--- Supplied data Enclosed Below ---
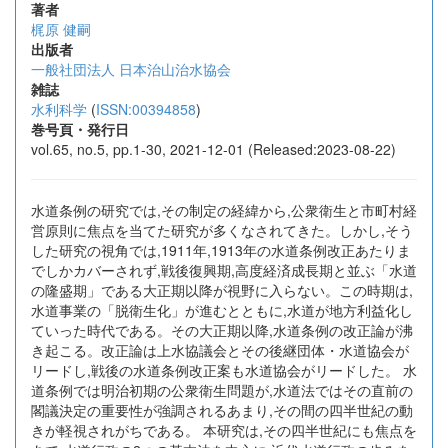
著者
梶原 健嗣
出版者
一般社団法人 日本治山治水協会
雑誌
水利科学
(
ISSN:00394858
)
巻号頁・発行日
vol.65, no.5, pp.1-30, 2021-12-01 (Released:2023-08-22)
水道条例の研究では,その制定の経緯から,公衆衛生と市町村経
営原則に焦点を当てた研究が多くなされてきた。しかし,そう
した研究の視角では,1911年,1913年の水道条例改正あたりま
でしかカバーされず,戦後復興期,高度経済成長期と並ぶ「水道
の隆盛期」である大正期以降が視野に入らない。この時期は,
水道事業の「脱衛生化」が進むとともに,水道が地方利益化し
ていった時代である。その大正期以降,水道条例の改正論が沸
き起こる。改正論は上水協議会とその後継団体・水道協会が
リードし,戦後の水道条例改正案も水道協会がリードした。 水
道条例では明治初期の公衆衛生問題が,水道法ではその直前の
閣議決定の重要性が強調されるあまり,その間の四半世紀の動
きが軽視されがちである。 本研究は,その四半世紀にも焦点を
--- End of Enclosed Supplied data ---
The listing above must be printed again exactly, minus its pictures.

著者
梶原 健嗣
出版者
一般社団法人 日本治山治水協会
雑誌
水利科学
(
ISSN:00394858
)
巻号頁・発行日
vol.65, no.5, pp.1-30, 2021-12-01 (Released:2023-08-22)
水道条例の研究では,その制定の経緯から,公衆衛生と市町村経
営原則に焦点を当てた研究が多くなされてきた。しかし,そう
した研究の視角では,1911年,1913年の水道条例改正あたりま
でしかカバーされず,戦後復興期,高度経済成長期と並ぶ「水道
の隆盛期」である大正期以降が視野に入らない。この時期は,
水道事業の「脱衛生化」が進むとともに,水道が地方利益化し
ていった時代である。その大正期以降,水道条例の改正論が沸
き起こる。改正論は上水協議会とその後継団体・水道協会が
リードし,戦後の水道条例改正案も水道協会がリードした。 水
道条例では明治初期の公衆衛生問題が,水道法ではその直前の
閣議決定の重要性が強調されるあまり,その間の四半世紀の動
きが軽視されがちである。 本研究は,その四半世紀にも焦点を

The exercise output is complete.